Page layout parsing data

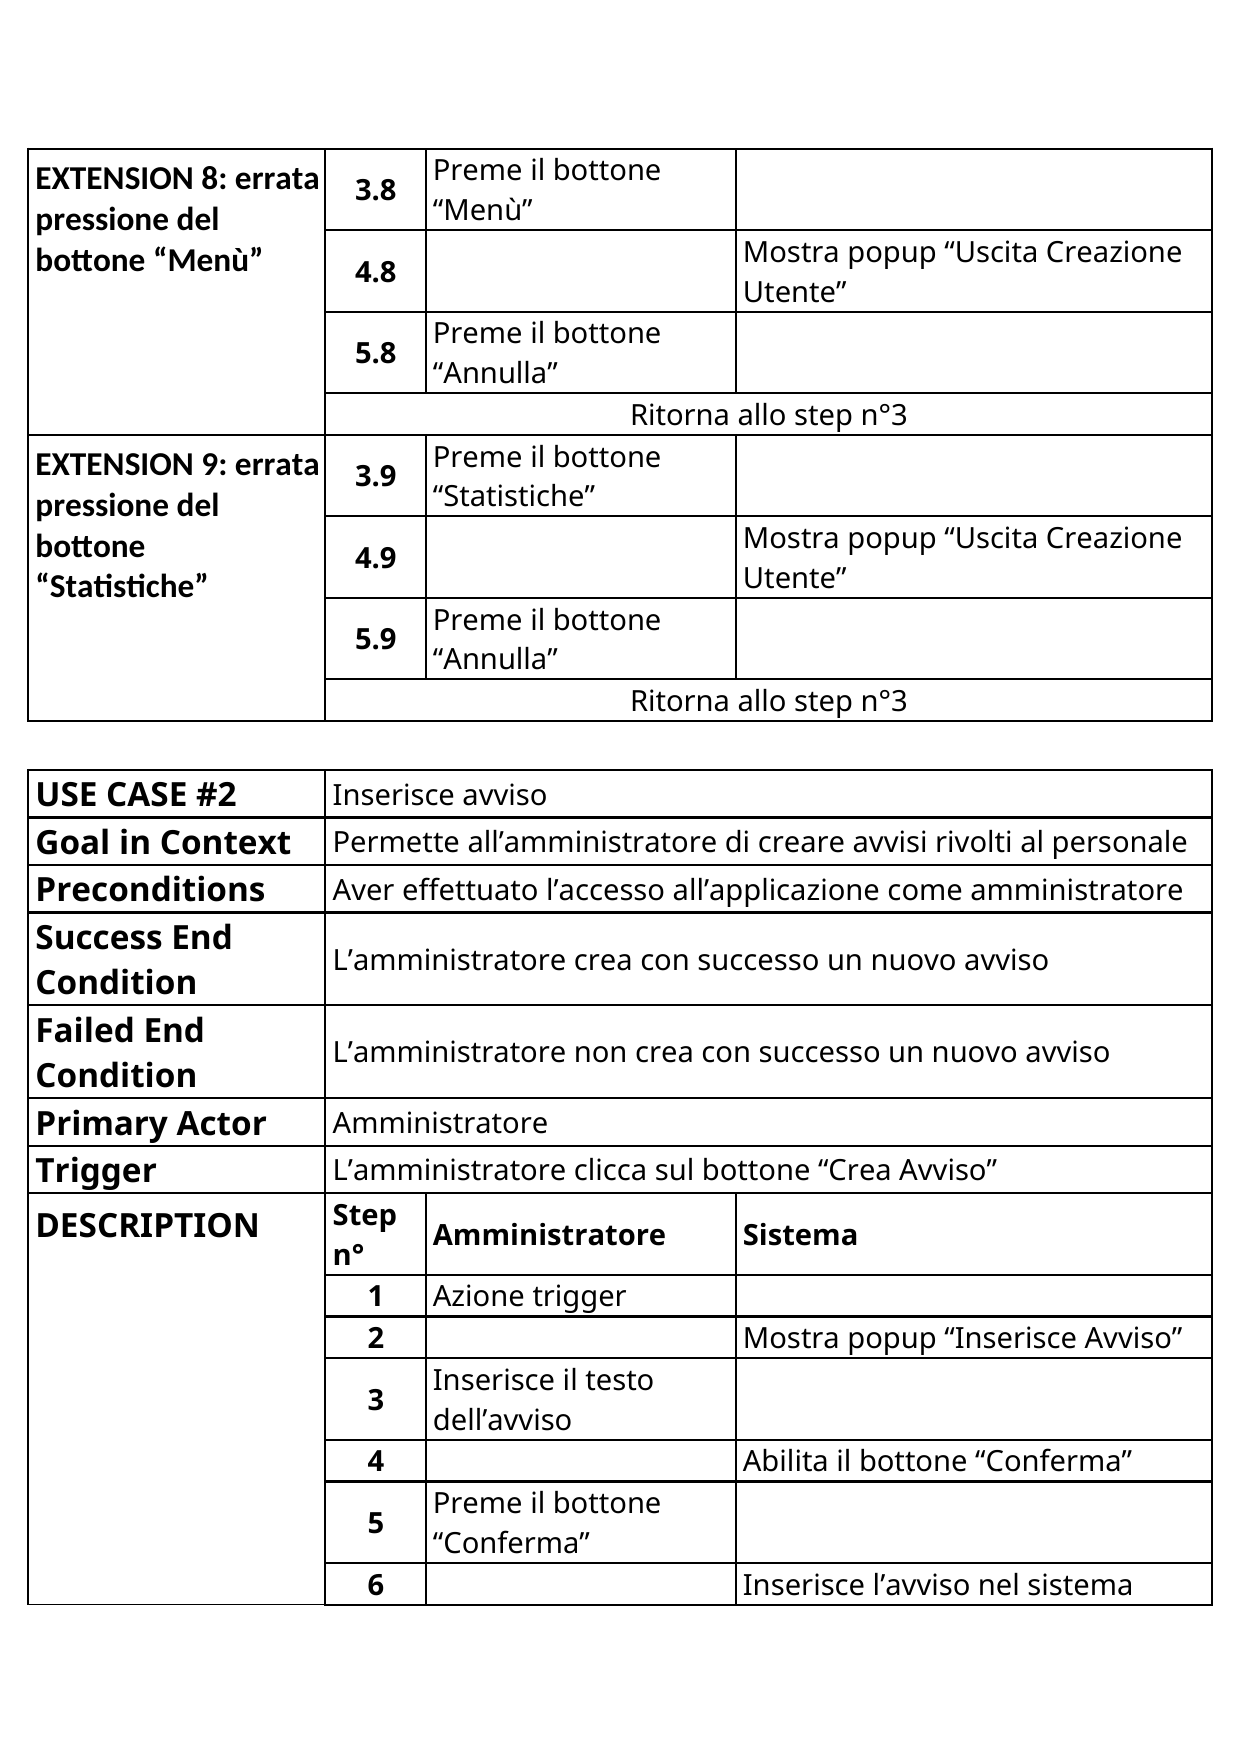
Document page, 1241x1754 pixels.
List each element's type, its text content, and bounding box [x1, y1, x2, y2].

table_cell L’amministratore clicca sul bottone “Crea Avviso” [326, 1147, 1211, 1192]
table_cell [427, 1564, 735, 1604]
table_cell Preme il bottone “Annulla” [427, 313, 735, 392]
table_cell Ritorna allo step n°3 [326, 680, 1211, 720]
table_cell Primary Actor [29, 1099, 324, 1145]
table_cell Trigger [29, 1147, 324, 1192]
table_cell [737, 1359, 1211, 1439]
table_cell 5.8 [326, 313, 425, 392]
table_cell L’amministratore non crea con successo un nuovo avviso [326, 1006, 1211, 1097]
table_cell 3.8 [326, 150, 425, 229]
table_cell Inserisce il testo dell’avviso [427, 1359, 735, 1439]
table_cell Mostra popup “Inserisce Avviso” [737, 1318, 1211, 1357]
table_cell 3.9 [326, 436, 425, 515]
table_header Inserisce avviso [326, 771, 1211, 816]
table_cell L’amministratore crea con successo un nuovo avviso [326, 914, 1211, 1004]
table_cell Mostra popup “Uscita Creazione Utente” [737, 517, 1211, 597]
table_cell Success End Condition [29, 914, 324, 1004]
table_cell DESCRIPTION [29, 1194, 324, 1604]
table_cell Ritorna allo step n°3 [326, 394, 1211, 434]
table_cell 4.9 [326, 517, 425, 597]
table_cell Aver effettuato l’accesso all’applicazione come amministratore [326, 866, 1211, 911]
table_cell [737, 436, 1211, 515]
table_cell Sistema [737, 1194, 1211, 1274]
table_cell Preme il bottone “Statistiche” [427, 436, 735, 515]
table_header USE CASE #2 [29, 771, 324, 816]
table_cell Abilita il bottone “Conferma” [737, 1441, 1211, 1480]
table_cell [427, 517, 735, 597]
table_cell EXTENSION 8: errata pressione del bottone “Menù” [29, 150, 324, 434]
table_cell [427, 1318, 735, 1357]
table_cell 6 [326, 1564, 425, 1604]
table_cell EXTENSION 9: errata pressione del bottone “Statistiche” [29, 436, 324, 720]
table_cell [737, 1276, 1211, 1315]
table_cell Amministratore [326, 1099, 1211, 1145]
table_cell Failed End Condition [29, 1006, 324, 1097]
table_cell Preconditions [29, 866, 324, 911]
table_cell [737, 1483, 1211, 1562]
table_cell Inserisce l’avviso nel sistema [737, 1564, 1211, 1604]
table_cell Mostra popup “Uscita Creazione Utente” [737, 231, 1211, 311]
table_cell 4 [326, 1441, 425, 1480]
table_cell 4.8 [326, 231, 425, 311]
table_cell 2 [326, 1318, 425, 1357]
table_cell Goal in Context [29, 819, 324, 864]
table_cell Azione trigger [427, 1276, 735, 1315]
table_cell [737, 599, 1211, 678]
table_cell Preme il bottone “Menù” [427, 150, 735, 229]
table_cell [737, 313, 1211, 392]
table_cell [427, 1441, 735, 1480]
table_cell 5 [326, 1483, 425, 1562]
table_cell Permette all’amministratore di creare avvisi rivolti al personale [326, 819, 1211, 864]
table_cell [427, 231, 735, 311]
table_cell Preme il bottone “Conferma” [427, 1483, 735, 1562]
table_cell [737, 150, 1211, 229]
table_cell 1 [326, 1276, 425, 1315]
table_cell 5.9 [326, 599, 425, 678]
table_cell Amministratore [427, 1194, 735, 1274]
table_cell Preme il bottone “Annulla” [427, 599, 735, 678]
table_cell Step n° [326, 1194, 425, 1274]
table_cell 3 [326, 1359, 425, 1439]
--
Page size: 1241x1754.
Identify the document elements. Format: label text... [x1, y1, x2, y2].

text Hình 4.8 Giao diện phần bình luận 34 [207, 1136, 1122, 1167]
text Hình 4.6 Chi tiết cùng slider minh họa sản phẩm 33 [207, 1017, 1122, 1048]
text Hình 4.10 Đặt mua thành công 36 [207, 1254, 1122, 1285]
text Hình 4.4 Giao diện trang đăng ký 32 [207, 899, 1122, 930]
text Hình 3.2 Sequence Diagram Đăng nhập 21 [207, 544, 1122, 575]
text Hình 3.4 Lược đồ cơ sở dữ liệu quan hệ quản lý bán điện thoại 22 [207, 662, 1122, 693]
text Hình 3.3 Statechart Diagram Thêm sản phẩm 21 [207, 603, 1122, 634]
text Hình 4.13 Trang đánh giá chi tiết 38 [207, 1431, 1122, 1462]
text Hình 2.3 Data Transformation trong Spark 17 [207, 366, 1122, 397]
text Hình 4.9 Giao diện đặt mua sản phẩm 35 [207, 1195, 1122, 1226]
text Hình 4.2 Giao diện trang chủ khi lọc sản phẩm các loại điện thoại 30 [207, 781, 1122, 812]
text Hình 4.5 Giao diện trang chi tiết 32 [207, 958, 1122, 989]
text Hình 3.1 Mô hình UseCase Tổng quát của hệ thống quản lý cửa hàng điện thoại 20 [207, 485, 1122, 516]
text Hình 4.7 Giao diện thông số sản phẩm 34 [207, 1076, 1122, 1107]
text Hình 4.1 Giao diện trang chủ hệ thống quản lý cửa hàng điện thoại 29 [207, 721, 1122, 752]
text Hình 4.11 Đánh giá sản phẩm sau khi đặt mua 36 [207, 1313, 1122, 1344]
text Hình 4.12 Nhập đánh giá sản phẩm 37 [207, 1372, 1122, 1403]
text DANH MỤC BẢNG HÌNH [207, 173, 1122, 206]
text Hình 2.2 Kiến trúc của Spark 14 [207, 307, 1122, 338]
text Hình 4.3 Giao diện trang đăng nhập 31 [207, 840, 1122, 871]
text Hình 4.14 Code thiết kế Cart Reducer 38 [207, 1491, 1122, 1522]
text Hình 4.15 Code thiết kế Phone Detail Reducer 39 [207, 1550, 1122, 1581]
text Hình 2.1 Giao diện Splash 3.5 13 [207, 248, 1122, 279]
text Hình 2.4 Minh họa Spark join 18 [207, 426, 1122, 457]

- _WHAT IS EXPECTED_
Search the entries for the word "Spark" and show every line that has it.

- _RESPONSE BELOW_
text Hình 2.3 Data Transformation trong Spark 17 [207, 366, 1122, 397]
text Hình 2.2 Kiến trúc của Spark 14 [207, 307, 1122, 338]
text Hình 2.4 Minh họa Spark join 18 [207, 426, 1122, 457]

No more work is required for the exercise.